Copy each of the rows below word for word, omitting the pictures.

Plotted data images
[Start of section]

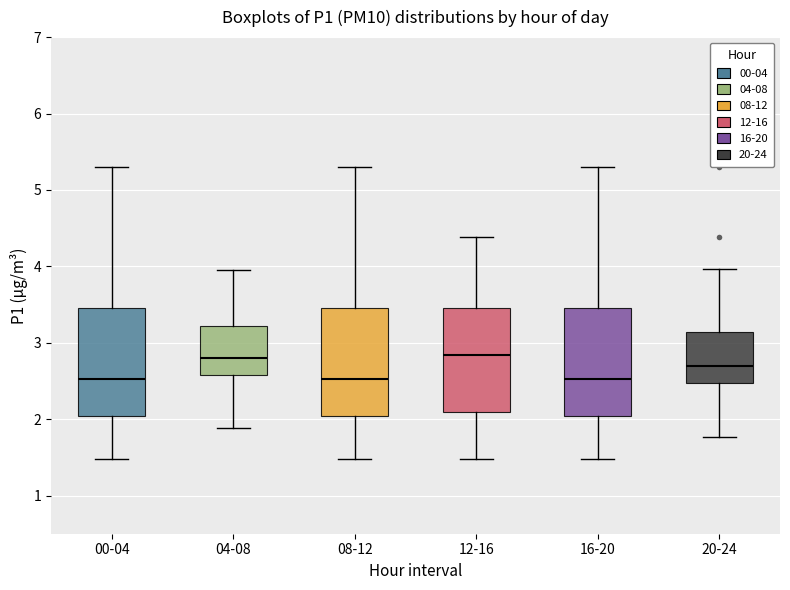

Reading left to right, read every box against the y-axis: the position of its median line, the range the box covers, and the ends of its whiskers. The values are not printed on the chart, so give them approximately, as read against the axis.

00-04: median 2.5, box 2.0 to 3.5, whiskers 1.5 to 5.3
04-08: median 2.8, box 2.6 to 3.2, whiskers 1.9 to 4.0
08-12: median 2.5, box 2.0 to 3.5, whiskers 1.5 to 5.3
12-16: median 2.8, box 2.1 to 3.5, whiskers 1.5 to 4.4
16-20: median 2.5, box 2.0 to 3.5, whiskers 1.5 to 5.3
20-24: median 2.7, box 2.5 to 3.1, whiskers 1.8 to 4.0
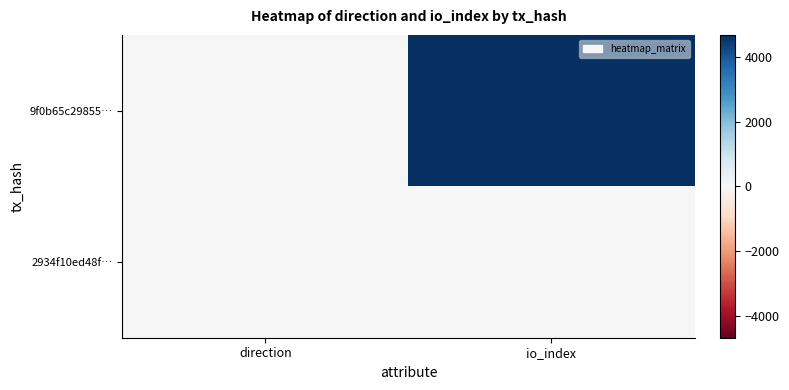

What is the smallest value displayed?

-1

[End of section]

TASK SOLUTION:
Reading left to right, read every box against the y-axis: the position of its median line, the range the box covers, and the ends of its whiskers. The values are not printed on the chart, so give them approximately, as read against the axis.

00-04: median 2.5, box 2.0 to 3.5, whiskers 1.5 to 5.3
04-08: median 2.8, box 2.6 to 3.2, whiskers 1.9 to 4.0
08-12: median 2.5, box 2.0 to 3.5, whiskers 1.5 to 5.3
12-16: median 2.8, box 2.1 to 3.5, whiskers 1.5 to 4.4
16-20: median 2.5, box 2.0 to 3.5, whiskers 1.5 to 5.3
20-24: median 2.7, box 2.5 to 3.1, whiskers 1.8 to 4.0

What is the smallest value displayed?

-1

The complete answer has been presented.